#### [Work item]
Output, word for word, every line from the line with "left ankle: (512, 869)" through the final line of the data below.

+++ Entries provided +++

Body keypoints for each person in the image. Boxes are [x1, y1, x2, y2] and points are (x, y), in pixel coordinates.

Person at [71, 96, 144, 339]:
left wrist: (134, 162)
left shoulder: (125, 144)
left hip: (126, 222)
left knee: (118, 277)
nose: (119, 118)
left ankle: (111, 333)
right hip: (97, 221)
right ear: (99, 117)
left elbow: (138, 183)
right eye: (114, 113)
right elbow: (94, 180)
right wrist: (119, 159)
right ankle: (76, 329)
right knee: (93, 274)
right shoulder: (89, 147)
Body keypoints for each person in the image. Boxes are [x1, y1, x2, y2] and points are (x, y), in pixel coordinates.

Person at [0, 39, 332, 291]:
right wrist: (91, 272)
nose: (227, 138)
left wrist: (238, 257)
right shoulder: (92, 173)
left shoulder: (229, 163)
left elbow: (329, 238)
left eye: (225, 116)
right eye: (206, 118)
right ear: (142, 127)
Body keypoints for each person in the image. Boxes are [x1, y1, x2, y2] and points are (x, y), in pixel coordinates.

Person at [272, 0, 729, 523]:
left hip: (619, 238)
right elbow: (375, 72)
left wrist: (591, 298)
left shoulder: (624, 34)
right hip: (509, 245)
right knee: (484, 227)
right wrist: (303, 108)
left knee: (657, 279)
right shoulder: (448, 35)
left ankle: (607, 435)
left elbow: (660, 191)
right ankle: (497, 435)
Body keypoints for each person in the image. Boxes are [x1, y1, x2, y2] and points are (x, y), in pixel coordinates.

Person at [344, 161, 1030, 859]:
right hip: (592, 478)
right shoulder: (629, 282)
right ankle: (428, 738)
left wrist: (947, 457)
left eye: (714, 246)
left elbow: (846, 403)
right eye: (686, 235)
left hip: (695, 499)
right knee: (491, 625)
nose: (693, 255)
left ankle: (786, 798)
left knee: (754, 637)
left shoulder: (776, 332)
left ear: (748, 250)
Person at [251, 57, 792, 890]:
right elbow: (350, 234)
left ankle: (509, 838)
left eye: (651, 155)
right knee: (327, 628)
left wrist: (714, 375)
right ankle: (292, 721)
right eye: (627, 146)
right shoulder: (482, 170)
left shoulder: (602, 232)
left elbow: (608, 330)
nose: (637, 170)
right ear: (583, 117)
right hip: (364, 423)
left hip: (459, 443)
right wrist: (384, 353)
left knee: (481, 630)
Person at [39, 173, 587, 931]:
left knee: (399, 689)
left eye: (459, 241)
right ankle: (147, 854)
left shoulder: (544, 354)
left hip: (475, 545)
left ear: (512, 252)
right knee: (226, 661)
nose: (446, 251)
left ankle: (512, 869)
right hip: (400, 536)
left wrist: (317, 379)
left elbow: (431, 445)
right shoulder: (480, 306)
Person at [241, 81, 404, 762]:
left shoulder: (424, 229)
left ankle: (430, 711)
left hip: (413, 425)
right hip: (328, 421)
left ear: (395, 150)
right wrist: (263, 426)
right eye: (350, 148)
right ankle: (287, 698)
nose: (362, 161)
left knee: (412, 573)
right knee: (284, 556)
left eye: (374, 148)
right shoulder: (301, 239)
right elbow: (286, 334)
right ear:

+++

#### [Task response]
left ankle: (512, 869)
right hip: (400, 536)
left wrist: (317, 379)
left elbow: (431, 445)
right shoulder: (480, 306)
Person at [241, 81, 404, 762]:
left shoulder: (424, 229)
left ankle: (430, 711)
left hip: (413, 425)
right hip: (328, 421)
left ear: (395, 150)
right wrist: (263, 426)
right eye: (350, 148)
right ankle: (287, 698)
nose: (362, 161)
left knee: (412, 573)
right knee: (284, 556)
left eye: (374, 148)
right shoulder: (301, 239)
right elbow: (286, 334)
right ear:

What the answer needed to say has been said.